Se si parte dal comprendere la delicata e importante funzione pubblica che il notaio svolge capillarmente sul territorio, dando la medesima importanza all’atto che compie a prescindere dal costo di scarsa retribuzione come a quello di maggiore retribuzione, spesso ristabilendo le asimmetrie informative tra parti diversamente preparare, si accetta la necessità del numero programmato (non chiuso); per questo la pianta organica è formata dal Ministero della Giustizia periodicamente in base alle esigenze e richieste di Comuni, C.C.I.A.A., Tribunali, Procure della Repubblica ecc.
Se guardiamo l’esperienza olandese, dove la cosiddetta liberalizzazione è iniziata nel 1999, si comprende quanto male ne sia scaturito circa la qualità del servizio notarile, con l’aggravio di contenzioso e l’impoverimento delle forze lavoro.
In Italia tra notai, loro impiegati, assistenti esterni, visuristi, esperti informatici e indotto bisogna contare più di 70.000 unità, finora adeguatamente occupati. Alla luce della débâcle estera non riesco a immaginare quanti resteranno occupati e potranno mantenere il posto di lavoro.
È interessante andare a leggere il rapporto del Ministero della Giustizia olandese sul notariato pubblicato nel 2011, che rileva, fra l’altro, quanto segue.
La nuova legge sui Notai (Wne) è stata introdotta nel 1999. Uno dei suoi presupposti era che un mercato più libero avrebbe comportato una migliore qualità dei servizi notarili. Ma proprio questa convinzione che aveva guidato il legislatore è stata smentita. La nuova legge ha infatti aumentato la concorrenza all’interno della professione notarile. La liberalizzazione delle tariffe notarili ha portato concorrenza sui prezzi, a volte in combinazione con nuove iniziative di mercato. Come conseguenza della crisi economica, la richiesta di atti immobiliari si è ridotta drasticamente negli ultimi anni. Questi due fattori, i tempi di difficile congiuntura economica e l’aumento della concorrenza, si sono sommati arrivando a condizionare la qualità dei servizi. Questo ha, a sua volta, aumentato la tensione tra il ruolo dei notai come funzionari pubblici e il loro ruolo di liberi professionisti. L’importanza finanziaria o la durata di una pratica iniziano a pesare più della qualità del lavoro svolto e della cura per i clienti.
I Notai ritengono che la concorrenza nella professione notarile ne stia modificando la “mission”. C’è la sensazione che i valori fondamentali della professione notarile – imparzialità, indipendenza ed integrità – siano stati messi sotto pressione. Per difendere questi valori e per salvaguardare la qualità delle transazioni immobiliari occorrerebbero tariffe minime da applicare al consumatore nelle transazioni immobiliari.

◆ RIGHE FORNITE
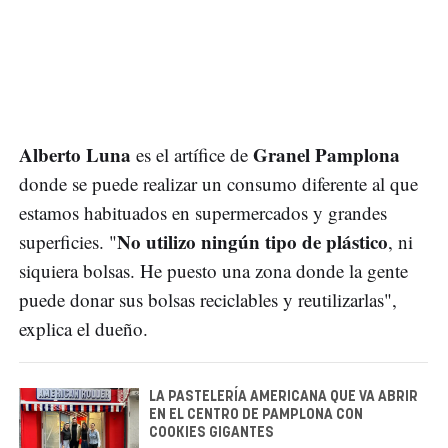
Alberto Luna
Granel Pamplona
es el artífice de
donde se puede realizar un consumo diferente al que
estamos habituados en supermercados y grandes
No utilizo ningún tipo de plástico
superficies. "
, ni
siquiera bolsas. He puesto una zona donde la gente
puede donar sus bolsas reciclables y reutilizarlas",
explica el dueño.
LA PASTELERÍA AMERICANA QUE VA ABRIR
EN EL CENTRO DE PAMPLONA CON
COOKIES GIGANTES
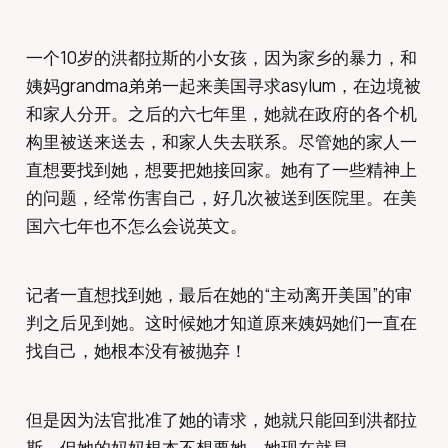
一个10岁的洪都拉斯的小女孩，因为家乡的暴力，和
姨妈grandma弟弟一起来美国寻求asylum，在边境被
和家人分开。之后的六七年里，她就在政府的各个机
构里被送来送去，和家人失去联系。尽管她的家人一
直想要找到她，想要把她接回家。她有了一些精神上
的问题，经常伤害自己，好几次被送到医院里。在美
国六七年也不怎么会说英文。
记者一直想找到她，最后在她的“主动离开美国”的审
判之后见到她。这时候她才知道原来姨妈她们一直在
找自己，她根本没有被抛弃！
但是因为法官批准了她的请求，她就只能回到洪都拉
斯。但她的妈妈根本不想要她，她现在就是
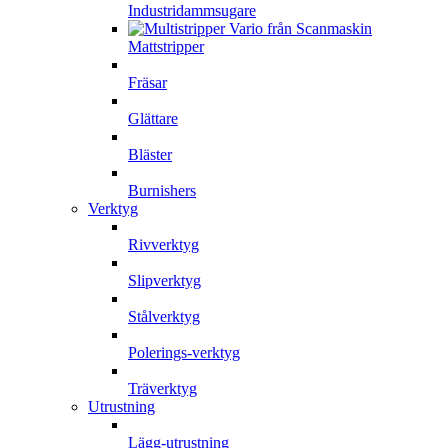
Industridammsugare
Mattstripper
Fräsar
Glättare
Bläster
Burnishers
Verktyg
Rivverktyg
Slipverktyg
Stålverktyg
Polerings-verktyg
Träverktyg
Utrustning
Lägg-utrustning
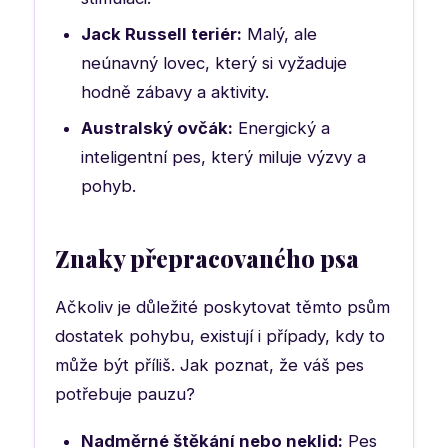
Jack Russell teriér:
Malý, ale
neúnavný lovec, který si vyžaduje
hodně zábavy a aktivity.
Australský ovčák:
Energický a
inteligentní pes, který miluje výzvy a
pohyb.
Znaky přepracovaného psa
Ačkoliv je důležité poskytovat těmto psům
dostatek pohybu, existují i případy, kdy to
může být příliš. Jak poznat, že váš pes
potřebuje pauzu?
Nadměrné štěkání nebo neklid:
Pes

◆ CONSEGNE DELL'ESERCIZIO
A. Ricopia le righe fornite partendo dalla prima e fermandoti dopo quella che contiene "Lägg-utrustning", senza riportare le immagini.
B. Riprendi il brano sul notariato e proseguilo.

◆ RISULTATI PER CONSEGNA
A.
Alberto Luna
Granel Pamplona
es el artífice de
donde se puede realizar un consumo diferente al que
estamos habituados en supermercados y grandes
No utilizo ningún tipo de plástico
superficies. "
, ni
siquiera bolsas. He puesto una zona donde la gente
puede donar sus bolsas reciclables y reutilizarlas",
explica el dueño.
LA PASTELERÍA AMERICANA QUE VA ABRIR
EN EL CENTRO DE PAMPLONA CON
COOKIES GIGANTES
一个10岁的洪都拉斯的小女孩，因为家乡的暴力，和
姨妈grandma弟弟一起来美国寻求asylum，在边境被
和家人分开。之后的六七年里，她就在政府的各个机
构里被送来送去，和家人失去联系。尽管她的家人一
直想要找到她，想要把她接回家。她有了一些精神上
的问题，经常伤害自己，好几次被送到医院里。在美
国六七年也不怎么会说英文。
记者一直想找到她，最后在她的“主动离开美国”的审
判之后见到她。这时候她才知道原来姨妈她们一直在
找自己，她根本没有被抛弃！
但是因为法官批准了她的请求，她就只能回到洪都拉
斯。但她的妈妈根本不想要她，她现在就是
Industridammsugare
Mattstripper
Fräsar
Glättare
Bläster
Burnishers
Verktyg
Rivverktyg
Slipverktyg
Stålverktyg
Polerings-verktyg
Träverktyg
Utrustning
Lägg-utrustning

B.
Torniamo in Italia e passiamo a stigmatizzare uno degli esercizi più di moda negli ultimi tempi: scrivere “contro” alimentando luoghi comuni falsi e tendenziosi. Ad esempio nel libretto Contro i notai, di M. Morello e C. Tecce, appare evidente l’acredine e l’obiettivo denigratorio con cui è stato scritto. Vi si trovano gratuità fuorvianti anche nella lettura di aspetti particolari, a me ben noti per la carica che ricopro, in materia di Cassa previdenziale. Ad esempio, gli Autori ci accusano di avere impiegato i danari della previdenza notarile in modo da evitare di cadere nel rischio di inseguire la speculazione internazionale con investimenti in titoli tossici, rivelatisi poi fatali: non abbiamo difficoltà ad ammettere questa che, a loro giudizio, appare essere una colpa, mentre è una dimostrazione di prudenza.
Ancora, ci si accusa di avere amministrato in modo oculato il patrimonio derivante dalle somme versate ogni anno dai notai in esercizio, tanto da averlo, via via, incrementato e consolidato, in modo da poter fare efficacemente fronte al pagamento delle pensioni ed al sistema di welfare collegato. Anche qui siamo costretti ad ammettere che abbiamo badato alla tutela del risparmio previdenziale dei notai, mai dimenticando, come abbiamo fatto anche recentemente con importanti investimenti in titoli di Stato del nostro Paese, il ruolo di interesse sociale della Cassa, importante investitore istituzionale insieme alle altre Casse professionali, a vantaggio della stabilizzazione finanziaria e dello sviluppo dell’Italia, fermo restando il dovere di tutelare le pensione ed i servizi per gli iscritti.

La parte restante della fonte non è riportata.